Ternyata selama ini aku salah menilaimu, ternyata selama ini kamu tidak pernah mencintaiku secara tulus. Kini aku sadar, kalau aku hanya dimanfaatkan olehmu, kamu memanfaatkan kekurangan dan kelemahanku. Pantaslah, selama ini apa yang aku lakukan untukmu tak pernah kamu anggap.

Pantaslah, selama ini apa yang aku korbankan tak pernah kamu hargai. Ternyata semua itu kamu anggap wajar, ternyata kamu anggap aku pantas berkorban, mau menerima kekuranganmu, memahami keadaanmu, itu karena kamu anggap aku hanyalah wanita tak sempurna yang tidak pantas menuntut lebih darimu.

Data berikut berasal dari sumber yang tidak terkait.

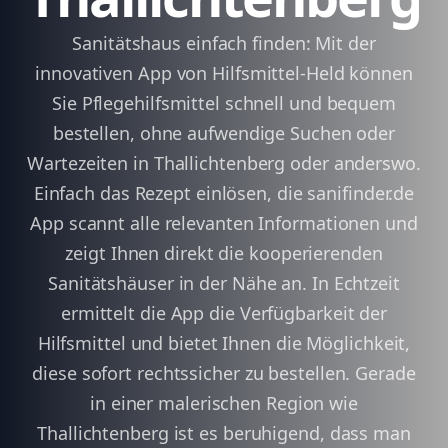
Sanitätshaus einfach finden: Mit der
innovativen App von Hilfsmittel-Held können
Sie Pflegehilfsmittel schnell und bequem
bestellen, ohne aufwendige Suchen oder
Wartezeiten in Thallichtenberg oder anderswo.
Einfach das Rezept einlösen, die sanifinder.de
App scannt alle relevanten Informationen und
zeigt Ihnen direkt die kooperierenden
Sanitätshäuser in der Nähe an. In Echtzeit
ermittelt die App die Verfügbarkeit der
Hilfsmittel und bietet Ihnen die Möglichkeit,
diese sofort rechtssicher zu bestellen. Gerade
in einer malerischen Region wie
Thallichtenberg ist es beruhigend, dass man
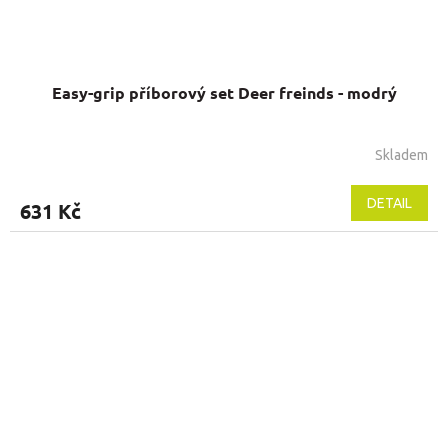
Easy-grip příborový set Deer freinds - modrý
Skladem
DETAIL
631 Kč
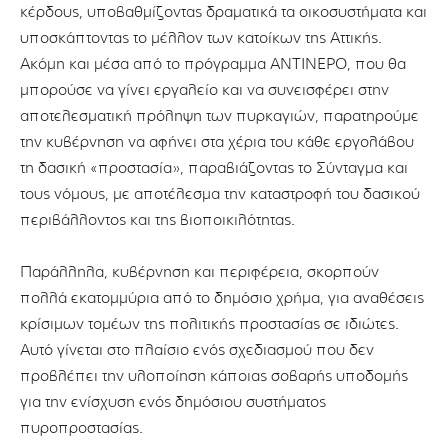
κέρδους, υποβαθμίζοντας δραματικά τα οικοσυστήματα και
υποσκάπτοντας το μέλλον των κατοίκων της Αττικής.
Ακόμη και μέσα από το πρόγραμμα ΑΝΤΙΝΕΡΟ, που θα
μπορούσε να γίνει εργαλείο και να συνεισφέρει στην
αποτελεσματική πρόληψη των πυρκαγιών, παρατηρούμε
την κυβέρνηση να αφήνει στα χέρια του κάθε εργολάβου
τη δασική «προστασία», παραβιάζοντας το Σύνταγμα και
τους νόμους, με αποτέλεσμα την καταστροφή του δασικού
περιβάλλοντος και της βιοποικιλότητας.
Παράλληλα, κυβέρνηση και περιφέρεια, σκορπούν
πολλά εκατομμύρια από το δημόσιο χρήμα, για αναθέσεις
κρίσιμων τομέων της πολιτικής προστασίας σε ιδιώτες.
Αυτό γίνεται στο πλαίσιο ενός σχεδιασμού που δεν
προβλέπει την υλοποίηση κάποιας σοβαρής υποδομής
για την ενίσχυση ενός δημόσιου συστήματος
πυροπροστασίας.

Kamu anggap diamku, ikhlasku, baikku padamu. Karena kamu berpikir aku takut ditinggalkan? Dan takut kalau tidak ada laki-laki lain yang bisa menerimaku apa adanya? Ya Allah ... ternyata serendah itu aku di matamu, A ...."

Anita menutup wajahnya dengan kedua telapak tangan dan mencoba untuk meredam tangisnya agar tak terdengar anak-anak. Namun, tanpa ia duga ada sepasang tangan kecil yang melingkari lehernya dan memeluknya dari belakang. "Mama, jangan sedih ...."

Anita terkejut saat ternyata putri bungsunya bangun. "Loh ... kok cantiknya mama bangun, Nak?" tanya Anita seraya tersenyum lembut.

Mereka lalu saling pandang dengan tatapan sendu, Zihan mengulurkan tangan kanan dan menyentuh pipi Anita. "Mama ininya sudah sembuh?"

Anita pun segera memeluk putri kecilnya seraya menahan air mata. "Sembuh, dong ... mama kan kuat."